Shetter, R. E., L. Cinquini, B. Lefer, S. R. Hall, and S. Madronich (2003), Comparison of airborne measured and calculated spectral actinic flux and derived photolysis frequencies during the PEM Tropics B mission, J. Geophys. Res., 108, 8234, doi:10.1029/2001JD001320.

Scanning actinic flux spectroradiometer (SAFS) instruments were deployed on the National Aeronautics and Space Administration (NASA) DC-8 and P-3B research aircraft for the Pacific Exploratory Mission in the Tropical Pacific (PEM Tropics B mission). The SAFS instruments measured the wavelength-dependent downwelling and upwelling actinic flux from 282 to 420 nm.
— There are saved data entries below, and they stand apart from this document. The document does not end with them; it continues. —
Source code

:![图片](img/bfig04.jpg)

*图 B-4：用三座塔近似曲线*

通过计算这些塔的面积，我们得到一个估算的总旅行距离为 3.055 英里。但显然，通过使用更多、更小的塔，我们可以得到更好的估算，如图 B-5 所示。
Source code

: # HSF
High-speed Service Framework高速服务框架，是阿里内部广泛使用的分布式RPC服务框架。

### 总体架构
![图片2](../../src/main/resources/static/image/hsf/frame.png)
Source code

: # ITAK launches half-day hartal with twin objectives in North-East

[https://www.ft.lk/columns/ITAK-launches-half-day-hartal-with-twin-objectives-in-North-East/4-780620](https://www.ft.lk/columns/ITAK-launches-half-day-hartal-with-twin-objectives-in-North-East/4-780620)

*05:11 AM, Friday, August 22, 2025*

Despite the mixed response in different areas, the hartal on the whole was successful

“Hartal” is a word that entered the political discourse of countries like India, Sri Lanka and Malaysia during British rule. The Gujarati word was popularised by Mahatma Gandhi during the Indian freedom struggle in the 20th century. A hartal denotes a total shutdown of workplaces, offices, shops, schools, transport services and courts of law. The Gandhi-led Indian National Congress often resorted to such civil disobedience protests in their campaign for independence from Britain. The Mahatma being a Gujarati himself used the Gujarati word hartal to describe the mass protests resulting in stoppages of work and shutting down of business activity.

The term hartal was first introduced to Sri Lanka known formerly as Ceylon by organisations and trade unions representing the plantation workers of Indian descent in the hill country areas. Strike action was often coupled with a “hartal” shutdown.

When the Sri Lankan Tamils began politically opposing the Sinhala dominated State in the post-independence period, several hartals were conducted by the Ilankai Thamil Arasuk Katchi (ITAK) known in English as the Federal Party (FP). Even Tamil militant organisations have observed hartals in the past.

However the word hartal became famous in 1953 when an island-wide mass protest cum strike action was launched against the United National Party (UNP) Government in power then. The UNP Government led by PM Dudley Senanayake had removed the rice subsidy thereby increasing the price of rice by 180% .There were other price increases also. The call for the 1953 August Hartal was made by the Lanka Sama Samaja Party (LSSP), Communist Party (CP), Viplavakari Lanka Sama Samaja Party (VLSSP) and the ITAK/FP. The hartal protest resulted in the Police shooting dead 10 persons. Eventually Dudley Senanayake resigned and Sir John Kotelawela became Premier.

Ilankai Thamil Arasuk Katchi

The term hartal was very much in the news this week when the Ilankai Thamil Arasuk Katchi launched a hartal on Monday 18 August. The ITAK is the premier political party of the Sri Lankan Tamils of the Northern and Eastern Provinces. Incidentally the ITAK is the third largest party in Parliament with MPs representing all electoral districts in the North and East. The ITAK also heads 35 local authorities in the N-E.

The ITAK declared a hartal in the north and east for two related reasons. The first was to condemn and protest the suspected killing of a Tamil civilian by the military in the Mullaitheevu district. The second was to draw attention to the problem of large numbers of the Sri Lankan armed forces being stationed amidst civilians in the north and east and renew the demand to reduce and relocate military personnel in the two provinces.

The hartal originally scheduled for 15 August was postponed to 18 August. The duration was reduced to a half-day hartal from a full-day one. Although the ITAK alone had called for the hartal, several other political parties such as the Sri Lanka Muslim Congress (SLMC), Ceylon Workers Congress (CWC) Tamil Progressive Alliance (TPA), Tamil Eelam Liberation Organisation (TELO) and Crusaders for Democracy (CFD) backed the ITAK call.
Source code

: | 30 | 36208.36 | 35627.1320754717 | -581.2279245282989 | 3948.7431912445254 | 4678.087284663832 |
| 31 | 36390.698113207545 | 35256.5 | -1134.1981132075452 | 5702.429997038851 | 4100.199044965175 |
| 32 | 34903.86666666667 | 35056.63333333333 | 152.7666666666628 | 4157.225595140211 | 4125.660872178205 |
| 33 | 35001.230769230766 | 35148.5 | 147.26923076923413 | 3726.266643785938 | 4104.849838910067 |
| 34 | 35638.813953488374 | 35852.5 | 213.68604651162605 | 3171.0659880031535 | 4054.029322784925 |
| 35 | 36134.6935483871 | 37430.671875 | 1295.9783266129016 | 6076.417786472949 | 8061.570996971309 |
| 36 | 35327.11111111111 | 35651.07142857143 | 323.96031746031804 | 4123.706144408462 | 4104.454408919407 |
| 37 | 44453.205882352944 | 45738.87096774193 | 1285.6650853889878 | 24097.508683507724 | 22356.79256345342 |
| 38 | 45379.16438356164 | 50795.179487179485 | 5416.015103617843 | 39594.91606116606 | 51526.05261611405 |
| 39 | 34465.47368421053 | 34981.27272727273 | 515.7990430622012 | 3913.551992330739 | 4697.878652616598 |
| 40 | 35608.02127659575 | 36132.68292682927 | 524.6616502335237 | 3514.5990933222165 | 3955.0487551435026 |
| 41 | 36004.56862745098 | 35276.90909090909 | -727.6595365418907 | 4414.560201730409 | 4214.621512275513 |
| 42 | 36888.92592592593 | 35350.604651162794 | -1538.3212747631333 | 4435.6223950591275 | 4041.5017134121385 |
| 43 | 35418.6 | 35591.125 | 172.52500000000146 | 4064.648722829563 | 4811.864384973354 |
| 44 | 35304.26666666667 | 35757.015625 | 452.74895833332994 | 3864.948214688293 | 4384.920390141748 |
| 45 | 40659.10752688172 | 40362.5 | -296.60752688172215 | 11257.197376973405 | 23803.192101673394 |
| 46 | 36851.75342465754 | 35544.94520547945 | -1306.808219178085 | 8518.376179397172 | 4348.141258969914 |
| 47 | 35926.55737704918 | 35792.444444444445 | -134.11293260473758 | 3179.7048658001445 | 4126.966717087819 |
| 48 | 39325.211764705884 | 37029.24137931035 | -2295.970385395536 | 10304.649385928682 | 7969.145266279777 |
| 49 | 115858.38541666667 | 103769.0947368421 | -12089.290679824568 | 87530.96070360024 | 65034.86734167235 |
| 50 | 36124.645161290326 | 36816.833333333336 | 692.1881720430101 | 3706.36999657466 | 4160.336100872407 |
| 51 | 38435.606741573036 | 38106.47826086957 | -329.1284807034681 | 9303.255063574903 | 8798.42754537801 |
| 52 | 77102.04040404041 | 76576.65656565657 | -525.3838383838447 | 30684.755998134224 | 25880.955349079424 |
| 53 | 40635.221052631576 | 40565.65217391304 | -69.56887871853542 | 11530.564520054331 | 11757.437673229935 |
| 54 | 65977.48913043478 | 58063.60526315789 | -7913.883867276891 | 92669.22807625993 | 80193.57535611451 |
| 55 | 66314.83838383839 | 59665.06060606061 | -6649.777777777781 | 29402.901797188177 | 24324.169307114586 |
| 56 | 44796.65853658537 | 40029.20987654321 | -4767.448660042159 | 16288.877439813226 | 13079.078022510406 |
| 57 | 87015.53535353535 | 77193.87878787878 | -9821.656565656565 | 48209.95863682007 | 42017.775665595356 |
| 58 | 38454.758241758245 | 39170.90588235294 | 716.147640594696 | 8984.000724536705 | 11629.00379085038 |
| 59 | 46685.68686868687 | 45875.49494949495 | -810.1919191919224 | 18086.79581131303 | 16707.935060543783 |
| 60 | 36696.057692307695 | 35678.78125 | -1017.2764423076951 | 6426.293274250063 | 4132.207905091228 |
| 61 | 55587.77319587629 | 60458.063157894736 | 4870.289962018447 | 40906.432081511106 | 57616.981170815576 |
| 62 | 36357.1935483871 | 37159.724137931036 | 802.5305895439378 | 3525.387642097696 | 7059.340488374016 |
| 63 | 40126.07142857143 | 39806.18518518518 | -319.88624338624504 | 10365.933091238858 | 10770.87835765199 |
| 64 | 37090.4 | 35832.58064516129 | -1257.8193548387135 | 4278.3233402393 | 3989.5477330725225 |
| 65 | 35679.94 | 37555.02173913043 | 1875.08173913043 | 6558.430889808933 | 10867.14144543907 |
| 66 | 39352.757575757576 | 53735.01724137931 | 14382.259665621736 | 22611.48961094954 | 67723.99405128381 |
From the actinic flux spectra, photolysis frequencies of a number of molecules were calculated. Flight tracks during the PEM Tropics B mission varied in altitude from the surface up to 12 km, with much time spent above, below, and among broken and scattered clouds. Comparisons of the measured photolysis frequencies to the photolysis frequencies calculated with the National Center for Atmospheric Research (NCAR) tropospheric ultraviolet visible (TUV) radiative transfer model, assuming clear skies, demonstrate some expected differences in this complex radiation environment, while in general the agreement between the measurements and the model is within 15%. Differences between the measurements and the model are expected in and around clouds, because the radiation model is not equipped to input broken and scattered cloud effects, except on an individual case-by-case basis. The differences in the composite mean ratio of SAFS measurement to TUV model for total photolysis frequencies vary from 6% to 18% for jNO2 and from 6% to 11% for jO(1D) for both aircraft. The differences between the measurements and the models represent the accuracy that can be expected when using photolysis frequencies from clear-sky radiative transfer modeling in regional and global atmospheric chemistry models for regions with broken and scattered clouds in the troposphere.